Open josef-pkt opened 3 years ago
aside: drawing random numbers for generalized Poisson
Hakan Demirtas (2014): On accurate and precise generation of generalized Poisson variates, Communications in Statistics - Simulation and Computation, DOI: 10.1080/03610918.2014.968725
A possibility to add tail is to use an approximating tail distribution similar to pareto tails for continuous variables.
where is it? I thought I had written the function a while ago.
Would be nice also to simulate data based on hurdle models, at least for examples and unit tests.

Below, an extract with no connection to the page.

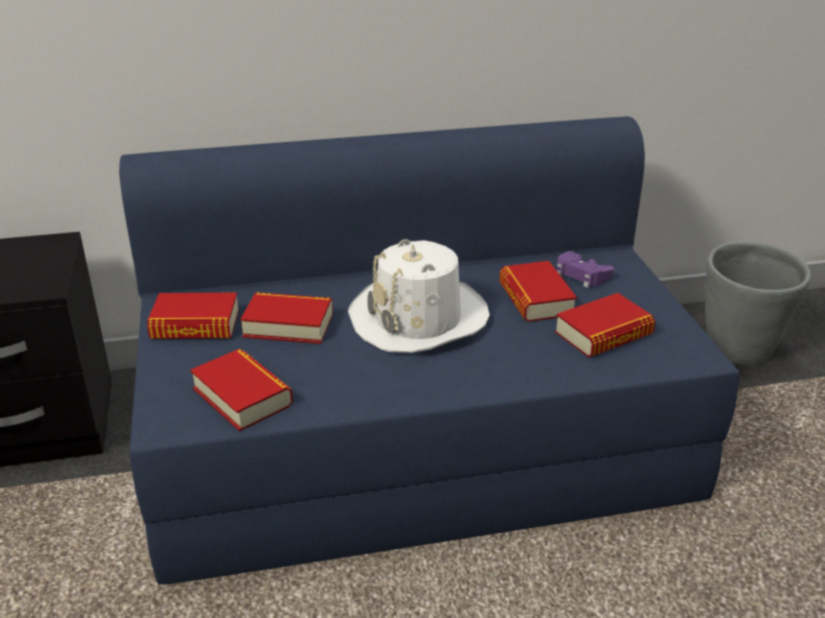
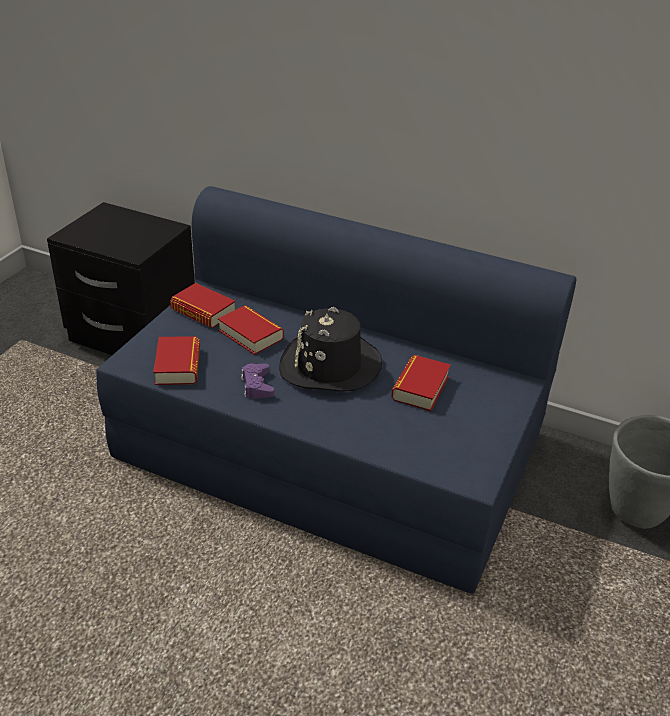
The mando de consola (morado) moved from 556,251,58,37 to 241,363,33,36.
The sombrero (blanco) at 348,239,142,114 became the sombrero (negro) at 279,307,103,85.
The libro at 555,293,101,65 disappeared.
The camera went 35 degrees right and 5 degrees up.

what I'm using right now for hurdle model
constant only model, replicating often enough to verify that we get correct empirical frequencies
rng = np.random.default_rng()
probs = res_hnb.predict(res_hnb.model.exog[:10], which="prob", y_values=np.arange(30))
probs.shape, probs.sum(1)
((10, 30), array([1., 1., 1., 1., 1., 1., 1., 1., 1., 1.]))
cdf = probs.cumsum(1)
n = cdf.shape[0]
cdf = np.column_stack((cdf, np.ones(n)))
n_repl = 10000
rvs = []
for i in range(n_repl):
u = rng.random((n, 1))
rvs.append(np.argmin(cdf < u, axis=1))
rvs = np.concatenate(rvs)
rvs.shape
(100000,)
just an internal helper function. I coded it a few times but only in experimental code
Should support simulating a regression model for count data, where we don't have a good rvs, e.g. generalized poisson, or truncated, hurdle versions.
It should be vectorized for nobs arrays with different parameters by nobs, i.e. different multinomial probabilities.
we can either draw a single cell number per obs, or cumulative counts.